Nearly everything that happens in this narrative is based on factual sources – ‘based on’ in the elastic sense that includes ‘inferable from’ and ‘consistent with’. All the characters are portrayals of real people, and the relationships between them were as described in these pages. Quotations from their books and other publications, speeches, and (with very few exceptions) letters, are their own words. But I have used a novelist’s licence in representing what they thought, felt and said to each other, and I have imagined many circumstantial details which history omitted to record.
D.L.
IN THE SPRING
of 1944 Hanover Terrace, a handsome row of Nash town houses on the western perimeter of Regent’s Park, is looking distinctly war-worn.

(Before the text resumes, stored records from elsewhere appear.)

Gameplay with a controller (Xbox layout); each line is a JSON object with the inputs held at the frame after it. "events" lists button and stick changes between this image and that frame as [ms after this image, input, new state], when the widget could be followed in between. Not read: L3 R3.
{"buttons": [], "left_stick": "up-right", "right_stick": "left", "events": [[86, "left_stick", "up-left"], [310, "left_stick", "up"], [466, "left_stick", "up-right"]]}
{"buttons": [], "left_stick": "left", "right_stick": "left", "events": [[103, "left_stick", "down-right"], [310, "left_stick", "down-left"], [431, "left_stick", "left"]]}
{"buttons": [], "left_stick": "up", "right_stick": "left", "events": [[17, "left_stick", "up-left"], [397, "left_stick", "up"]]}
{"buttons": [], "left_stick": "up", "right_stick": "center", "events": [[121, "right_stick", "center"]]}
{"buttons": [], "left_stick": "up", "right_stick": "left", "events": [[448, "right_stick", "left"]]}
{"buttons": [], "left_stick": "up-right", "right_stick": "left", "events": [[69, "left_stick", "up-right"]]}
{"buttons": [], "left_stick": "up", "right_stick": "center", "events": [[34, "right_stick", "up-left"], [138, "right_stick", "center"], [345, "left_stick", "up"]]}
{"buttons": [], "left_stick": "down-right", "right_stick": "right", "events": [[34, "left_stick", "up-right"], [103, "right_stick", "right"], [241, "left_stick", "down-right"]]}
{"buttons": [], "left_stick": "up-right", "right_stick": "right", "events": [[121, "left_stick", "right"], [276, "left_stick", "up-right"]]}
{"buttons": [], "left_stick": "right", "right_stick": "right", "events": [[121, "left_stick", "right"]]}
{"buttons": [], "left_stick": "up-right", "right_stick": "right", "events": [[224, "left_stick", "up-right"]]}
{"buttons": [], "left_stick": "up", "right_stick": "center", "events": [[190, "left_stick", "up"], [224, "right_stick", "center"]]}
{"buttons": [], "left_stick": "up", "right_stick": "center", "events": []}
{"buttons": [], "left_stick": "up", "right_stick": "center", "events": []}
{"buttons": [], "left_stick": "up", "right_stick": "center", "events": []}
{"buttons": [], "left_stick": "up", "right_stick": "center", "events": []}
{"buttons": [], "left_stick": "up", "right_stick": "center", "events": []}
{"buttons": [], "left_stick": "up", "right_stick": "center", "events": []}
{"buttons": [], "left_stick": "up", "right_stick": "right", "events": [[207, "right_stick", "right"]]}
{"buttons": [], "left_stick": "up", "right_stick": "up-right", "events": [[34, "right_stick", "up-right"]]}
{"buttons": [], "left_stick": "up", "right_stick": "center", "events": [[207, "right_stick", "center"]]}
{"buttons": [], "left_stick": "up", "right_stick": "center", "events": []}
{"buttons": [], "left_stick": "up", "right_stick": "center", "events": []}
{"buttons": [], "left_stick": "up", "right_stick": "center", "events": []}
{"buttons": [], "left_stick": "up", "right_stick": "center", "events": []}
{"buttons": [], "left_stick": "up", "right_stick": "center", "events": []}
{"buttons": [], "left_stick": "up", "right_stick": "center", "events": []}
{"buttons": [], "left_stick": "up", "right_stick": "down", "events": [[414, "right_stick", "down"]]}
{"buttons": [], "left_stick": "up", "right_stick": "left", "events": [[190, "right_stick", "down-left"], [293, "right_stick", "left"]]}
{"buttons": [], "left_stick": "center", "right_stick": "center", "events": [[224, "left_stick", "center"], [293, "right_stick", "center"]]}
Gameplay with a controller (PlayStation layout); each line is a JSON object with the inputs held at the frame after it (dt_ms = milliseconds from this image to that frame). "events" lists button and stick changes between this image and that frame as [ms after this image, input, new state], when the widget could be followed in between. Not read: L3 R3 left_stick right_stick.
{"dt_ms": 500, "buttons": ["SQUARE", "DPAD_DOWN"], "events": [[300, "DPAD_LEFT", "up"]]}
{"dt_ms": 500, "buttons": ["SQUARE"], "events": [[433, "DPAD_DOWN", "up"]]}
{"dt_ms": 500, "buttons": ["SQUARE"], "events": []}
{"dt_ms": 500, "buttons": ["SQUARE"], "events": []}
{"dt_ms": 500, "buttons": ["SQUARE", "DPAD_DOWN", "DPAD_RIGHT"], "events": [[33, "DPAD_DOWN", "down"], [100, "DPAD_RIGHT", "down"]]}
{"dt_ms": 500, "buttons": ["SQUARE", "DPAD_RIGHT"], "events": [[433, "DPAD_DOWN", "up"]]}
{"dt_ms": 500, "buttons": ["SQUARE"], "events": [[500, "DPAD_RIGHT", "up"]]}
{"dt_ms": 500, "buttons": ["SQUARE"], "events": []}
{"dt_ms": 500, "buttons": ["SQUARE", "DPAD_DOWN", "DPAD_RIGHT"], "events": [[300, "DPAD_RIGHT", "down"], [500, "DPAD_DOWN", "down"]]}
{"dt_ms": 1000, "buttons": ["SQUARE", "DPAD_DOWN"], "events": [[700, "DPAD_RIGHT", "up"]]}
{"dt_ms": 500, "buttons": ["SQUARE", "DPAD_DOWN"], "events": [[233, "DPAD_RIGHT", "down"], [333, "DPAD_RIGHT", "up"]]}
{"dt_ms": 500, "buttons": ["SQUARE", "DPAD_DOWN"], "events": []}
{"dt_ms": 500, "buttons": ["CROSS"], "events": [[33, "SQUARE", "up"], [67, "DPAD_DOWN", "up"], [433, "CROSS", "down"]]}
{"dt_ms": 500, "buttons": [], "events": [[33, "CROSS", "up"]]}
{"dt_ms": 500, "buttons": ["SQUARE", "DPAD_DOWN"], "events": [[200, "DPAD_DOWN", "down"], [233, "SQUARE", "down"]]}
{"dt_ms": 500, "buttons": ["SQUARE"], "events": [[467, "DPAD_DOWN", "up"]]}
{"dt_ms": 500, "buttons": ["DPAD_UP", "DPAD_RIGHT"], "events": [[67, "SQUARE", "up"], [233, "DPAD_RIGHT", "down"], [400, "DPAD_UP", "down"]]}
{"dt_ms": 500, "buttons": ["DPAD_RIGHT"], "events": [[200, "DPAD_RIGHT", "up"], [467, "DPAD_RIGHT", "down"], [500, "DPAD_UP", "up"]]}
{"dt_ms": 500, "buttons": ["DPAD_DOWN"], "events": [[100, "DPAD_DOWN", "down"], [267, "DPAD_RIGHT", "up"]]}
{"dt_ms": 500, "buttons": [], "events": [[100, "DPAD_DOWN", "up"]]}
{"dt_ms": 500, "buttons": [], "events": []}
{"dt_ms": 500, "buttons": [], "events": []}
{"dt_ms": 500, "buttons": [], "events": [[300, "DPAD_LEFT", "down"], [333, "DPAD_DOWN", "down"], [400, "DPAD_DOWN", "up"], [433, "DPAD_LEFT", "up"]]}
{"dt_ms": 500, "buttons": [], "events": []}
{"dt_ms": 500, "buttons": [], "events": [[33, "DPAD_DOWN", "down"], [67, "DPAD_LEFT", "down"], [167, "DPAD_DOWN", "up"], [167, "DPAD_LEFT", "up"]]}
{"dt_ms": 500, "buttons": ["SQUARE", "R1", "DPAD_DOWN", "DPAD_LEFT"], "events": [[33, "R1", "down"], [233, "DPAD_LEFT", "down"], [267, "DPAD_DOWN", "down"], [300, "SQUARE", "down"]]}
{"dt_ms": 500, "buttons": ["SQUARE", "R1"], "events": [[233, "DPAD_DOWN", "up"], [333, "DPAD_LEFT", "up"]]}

Its cream stucco façade, untended since 1939, is soiled, cracked and peeling; many windows, shattered by bomb blast or shock waves from the anti-aircraft guns on Primrose Hill, are boarded up; a house towards the end of the terrace, hit by an incendiary bomb, is a gutted shell, stained with smoke. The elegant arcade running the length of the building, which serves as a communal porch for the front doors of the houses, is chipped and flaking, as are the massive Doric columns supporting the building’s central feature – a pediment framing statuary of classical figures engaged in various useful and artistic pursuits, two of whom have lost their heads and one an arm. The goddess who formerly stood on the apex of the pediment, clasping an orb, has been removed as a potential danger to people below if she should be suddenly toppled by an explosion; and the cast-iron railings that, smartly painted in black and gold, used to divide the service road and its shrubbery from the park’s Outer Circle, were long ago cut down and taken away to make munitions.
Only one house, number 13, has been permanently occupied throughout the war by its owner, Mr H.G. Wells. During the London Blitz of 1940–41 he was frequently teased with the suggestion that this might prove an unlucky number, to which he responded, consistent with a lifetime’s contempt for superstition, by having a bigger ‘13’ painted on the wall beside his front door. He stubbornly refused to move to the country, saying ‘Hitler (or in male company, “that shit Hitler”) is not going to get
me
on the run’, and stayed put in Hanover Terrace as, one by one, his neighbours slunk off to safe rural havens and their houses were occupied by sub-tenants or left empty.